I learned from these clinicians that I needed to make some changes in my teaching in order for my new clinic to work. Specifically, I needed to incorporate more of a client-centred and experiential-teaching approach into the course. I needed to remain student-focused and teaching-focused, but not to the exclusion of my clients’ interests, which meant that I needed to be less paternalistic with respect to decision-making in the case.

I also needed to be less paternalistic with respect to the students. Although the students needed guidance in formulating and structuring arguments, my role was to assist each one in finding his or her own writing style and voice. My editing had to become more facilitative and less directive or dictatorial because I had to recognise that outside of the first-year LRW classroom, there simply is not one ‘correct’ way to craft an argument.

I did, however, keep several important concepts from LRW.

As a result, I revamped the syllabus with an eye towards creating a collaborative, student-directed, and client-centred classroom component. Topically, I kept many of the original topics, but emphasised lectures and ‘direct’ teaching less and their cases and own writing more. The revised course was founded on seven guiding principles. First, I felt it was extremely important for the students to progress on the same schedule and to be addressing the same issues in the early part of the semester so that class time could be collaborative, student-driven, and case-based. Second, I wanted class time primarily to be student-driven. Third, the students needed to make a connection with their clients and to learn their client’s story. Fourth, the course retained a structured emphasis on writing through discrete, case-based assignments and targeted editing and revising throughout the semester. Fifth, I wanted to ensure that the students retained a sense of pride and ownership over their case and learned professionalism. Sixth and relatedly, my role as supervisor would focus on facilitating discussion and brainstorming as well as reviewing the multiple drafts the students submitted. Finally, I created what I called ‘crunch weeks’ for the week leading up to a filing deadline where all of the students in the clinic would be expected to pitch in to edit, cite-check, proofread and finalise a brief. In the second semester, this collaboration and assistance would continue with students preparing bench memoranda and oral argument moot courts for each other.

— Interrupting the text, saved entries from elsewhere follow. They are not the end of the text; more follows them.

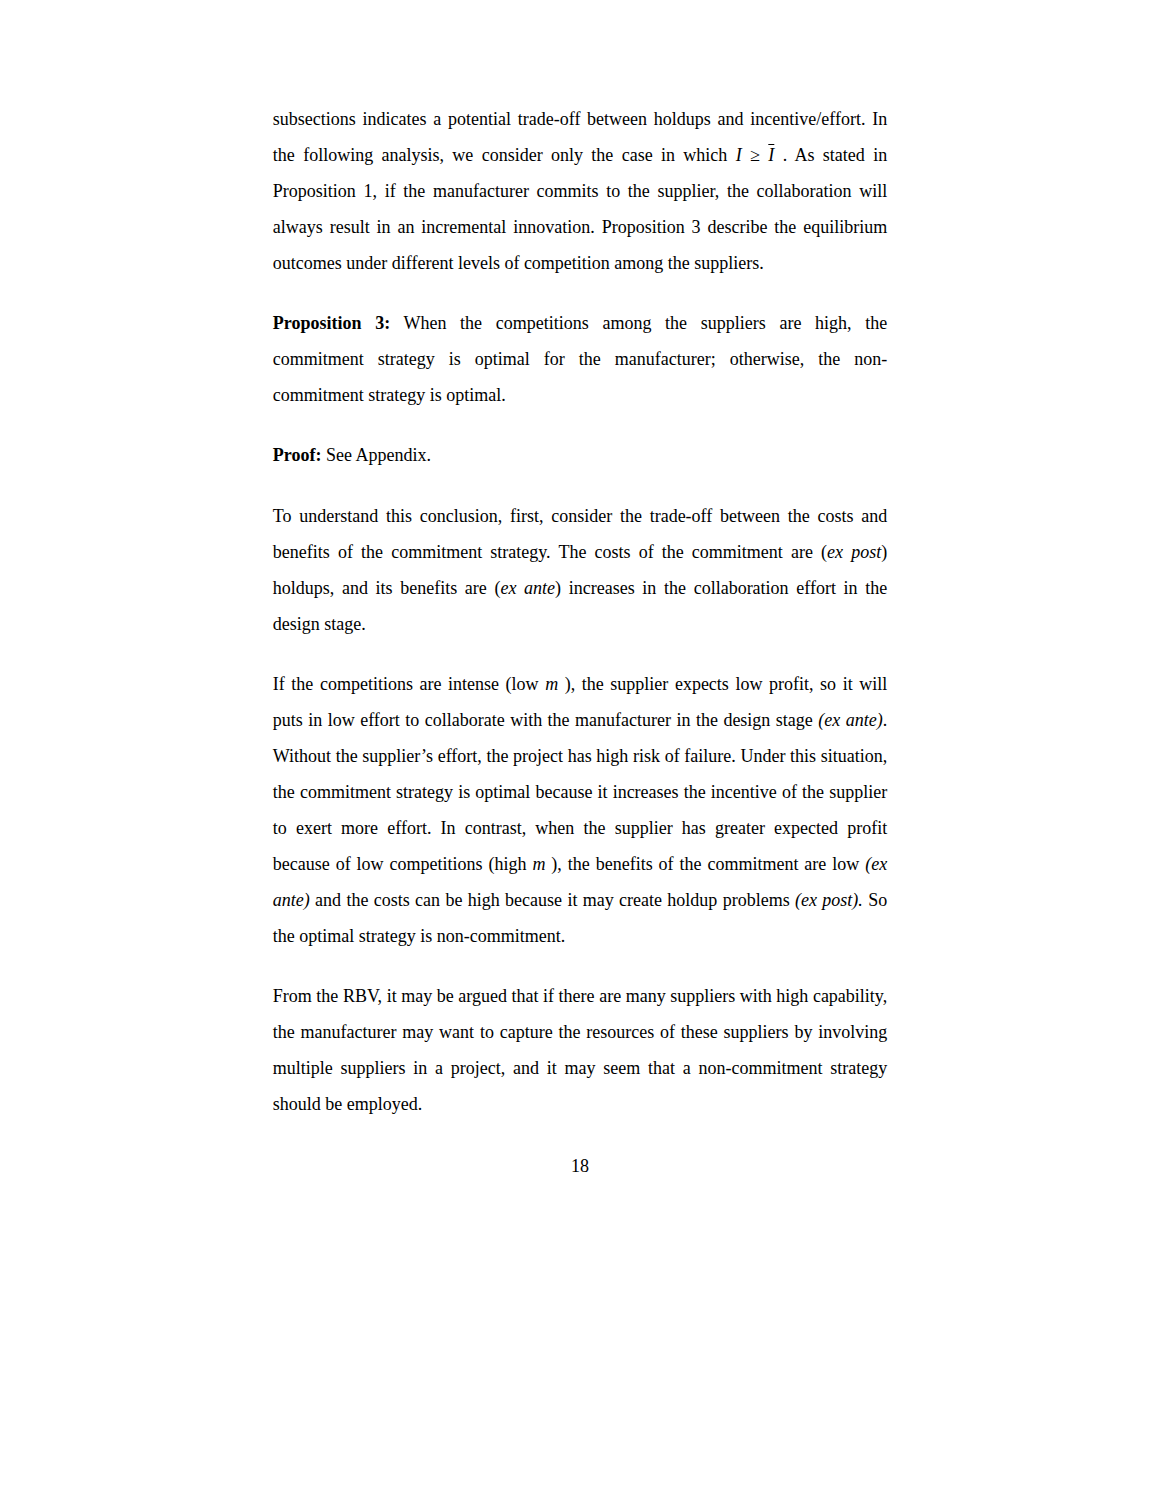subsections indicates a potential trade-off between holdups and incentive/effort. In the following analysis, we consider only the case in which I ≥ I . As stated in Proposition 1, if the manufacturer commits to the supplier, the collaboration will always result in an incremental innovation. Proposition 3 describe the equilibrium outcomes under different levels of competition among the suppliers.
Proposition 3: When the competitions among the suppliers are high, the commitment strategy is optimal for the manufacturer; otherwise, the non-commitment strategy is optimal.
Proof: See Appendix.
To understand this conclusion, first, consider the trade-off between the costs and benefits of the commitment strategy. The costs of the commitment are (ex post) holdups, and its benefits are (ex ante) increases in the collaboration effort in the design stage.
If the competitions are intense (low m ), the supplier expects low profit, so it will puts in low effort to collaborate with the manufacturer in the design stage (ex ante). Without the supplier’s effort, the project has high risk of failure. Under this situation, the commitment strategy is optimal because it increases the incentive of the supplier to exert more effort. In contrast, when the supplier has greater expected profit because of low competitions (high m ), the benefits of the commitment are low (ex ante) and the costs can be high because it may create holdup problems (ex post). So the optimal strategy is non-commitment.
From the RBV, it may be argued that if there are many suppliers with high capability, the manufacturer may want to capture the resources of these suppliers by involving multiple suppliers in a project, and it may seem that a non-commitment strategy should be employed.
18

At the end of the process, I felt that I had struck a nice balance between the clinical methodology and an LRW approach to advanced legal writing. I had moved away, at least in part, from regnant, top-down teaching but also tried to reinforce the writing tenets that govern most LRW pedagogy.

Although barriers do exist that may impede collaboration across law school departments, those barriers can be addressed and overcome with a conscientious commitment to do so. The first step is recognising the barriers inherent in each department’s methodologies. The next step is for clinics and LRW departments to adopt the other’s best approaches in order to provide continuity to students’ writing and ultimately improve their writing.